Fennell is back with her second film, a raucous and sexy story of obsession, secrets and lies. Saltburn finds new Oxford student Oliver Quick (Academy Award nominee Barry Keoghan) struggling to fit in and finding himself drawn to Greek god Felix Catton (Jacob Elordi), who introduces Oliver to high society and all of its cruelty and façade. As Oliver weaves himself into Felix’s life, family and friends and shades of everything from Brideshead Revisited and The Talented Mr. Ripley pepper the preceedings.

‘Saltburn’ Review: Emerald Fennell Throws a Brilliant Bacchanal of Obsession, Repulsion, and Desire

I talked with Fennell about her dark humor streak, sex, desire and her stellar cast that also includes Oscar nominees Rosamund Pike and Richard E. Grant, Alison Oliver, Archie Madkwe and Mulligan in a riotously funny cameo. We get into the film’s 2006 setting and how her music choices are deeply connected to her work and why Paris Hilton’s “Stars Are Blind” is one of the greatest pop songs of all time.

Erik Anderson: You’re a button pusher, Emerald, and you really challenge your audiences, not just what they’re seeing, but how they’re seeing it reflected in themselves.

Emerald Fennell: Thank you! I want to make people feel things. That’s what movies are for, I think. If we are talking about the movies and their role in the culture now, that’s why we have to go and see things with other people. Because there’s a certain amount of discomfort required and self-examination required that you can avoid if you’re on your own, but you can’t avoid it in a movie theater with other people.

EA: You really can’t, whether it’s a gasp or an uncomfortable laugh at something. As a creator in that process, are you thinking on those terms of “Here’s the line, I know this is the line,” and then just barge right past it?

> [Objectives]:
**a)** Pull from the Saltburn interview the passage running from "I talked with" up to and including "reflected in themselves.", word for word.
**b)** Write what comes next in the Saltburn interview, picking up after its final line.

> [Source excerpt]:
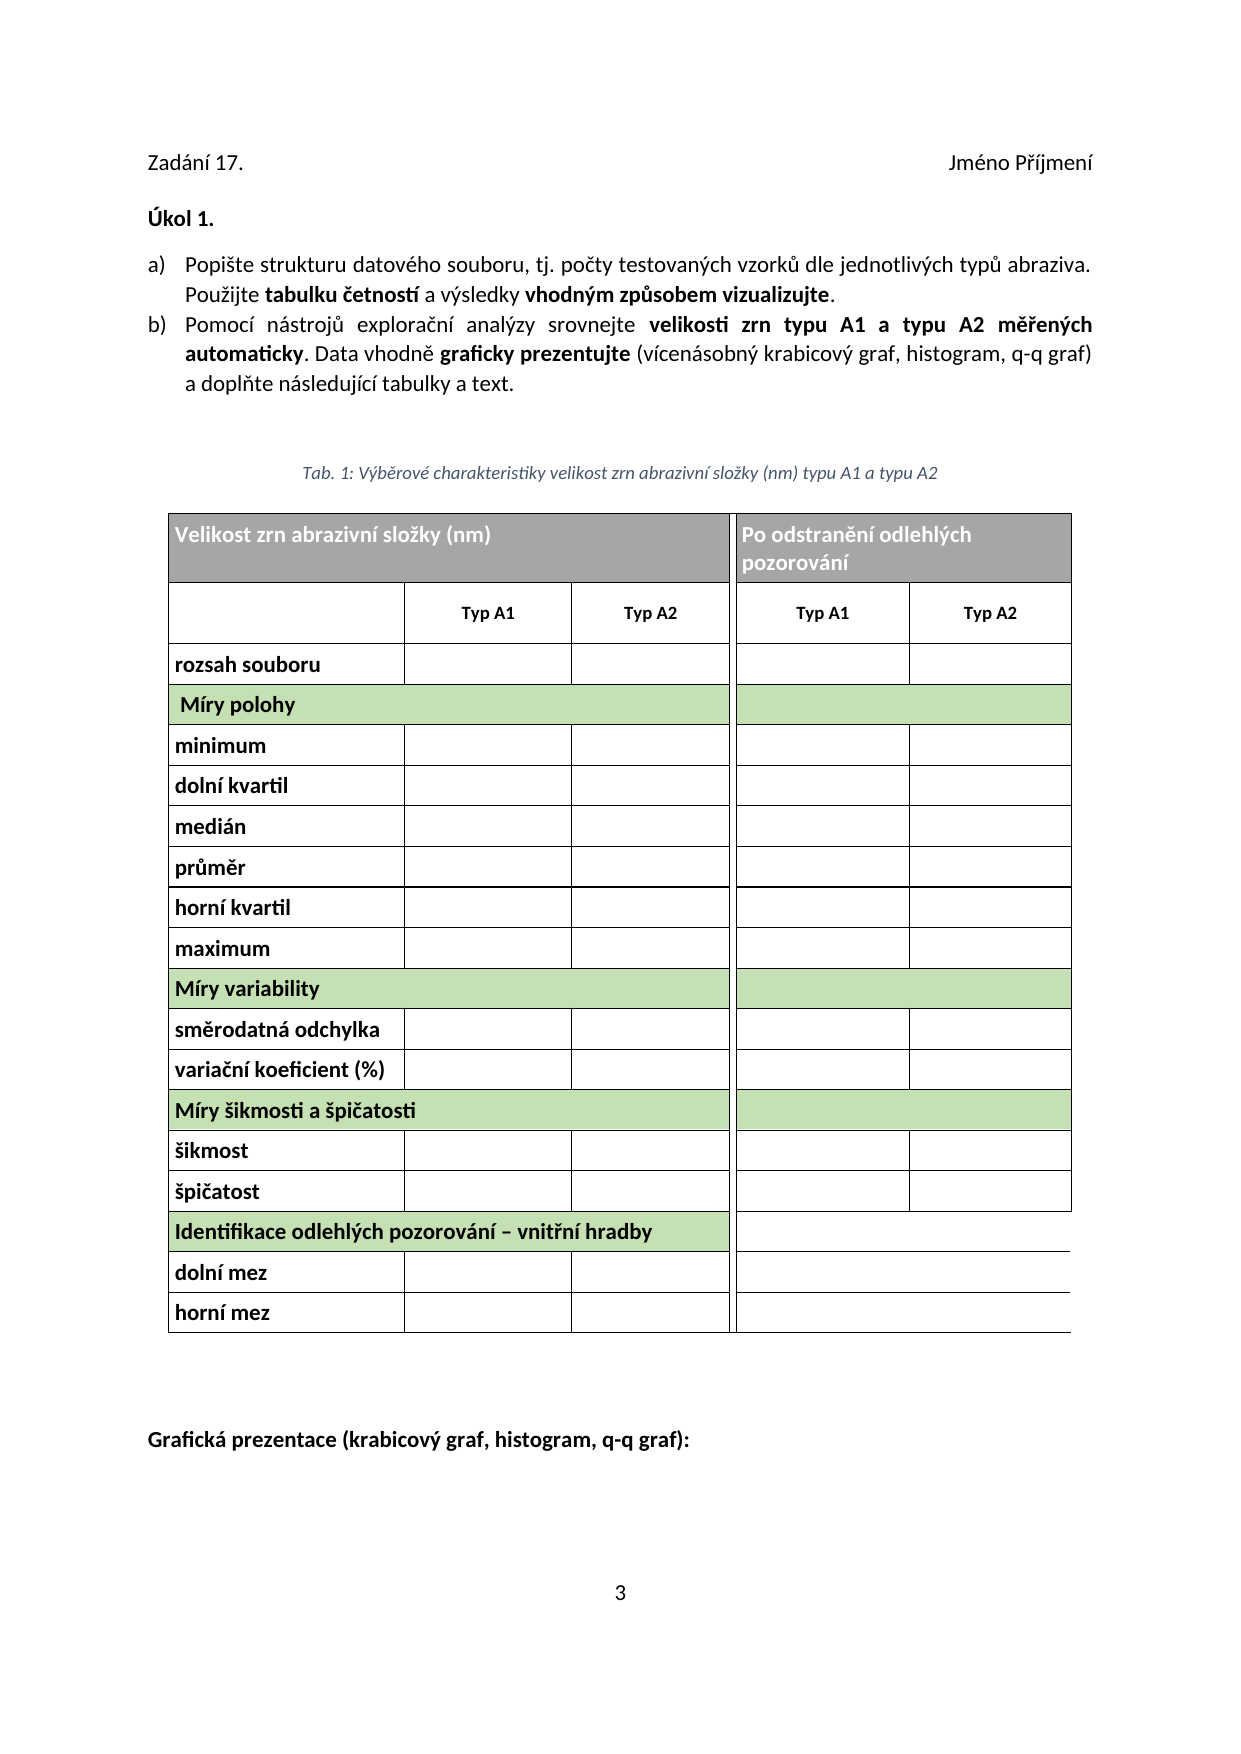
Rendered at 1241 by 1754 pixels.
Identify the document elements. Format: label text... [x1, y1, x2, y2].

> [Expected results]:
**a)**
I talked with Fennell about her dark humor streak, sex, desire and her stellar cast that also includes Oscar nominees Rosamund Pike and Richard E. Grant, Alison Oliver, Archie Madkwe and Mulligan in a riotously funny cameo. We get into the film’s 2006 setting and how her music choices are deeply connected to her work and why Paris Hilton’s “Stars Are Blind” is one of the greatest pop songs of all time.

Erik Anderson: You’re a button pusher, Emerald, and you really challenge your audiences, not just what they’re seeing, but how they’re seeing it reflected in themselves.

**b)**
EF: Do you know what? I don’t think I do. I really don’t think I do. I think about this a lot because, of course, inevitably when you make something and you talk about it, there’s a lot of acknowledgement about stuff that’s complicated and transgressive. But honestly, I think without wanting to be facetious or kind of play dumb, the truth of it is that I’m really, really trying to get at something sticky and complicated. I think that in order to do that, you do have to kind of just ignore the line altogether. It’s not even about acknowledging that it’s there. It’s about saying there is no line.

I mean, there is no line in our lives, in our imaginations. There’s no such thing. We put those in, or somebody else puts those in for us and it’s not useful. So, when you’re thinking about looking at the nature of desire, not just of sex, but of everything, of wanting, of wanting something, of gluttony even, of consuming things, you can’t be coy. In a funny way, in this movie, when it comes to the sex stuff, I suppose, you don’t really see anything. You see much, much less than… I grew up in a world where women’s bodies, women were naked all the time, that sex scenes were just completely part of movies, and they weren’t treated with any… They were kind of profound piece of an-erotic actually in a lot of ways. They were pegged for humor or whatever. In this movie, very little actually happens. What’s happening is inside our heads.

EA: Yeah.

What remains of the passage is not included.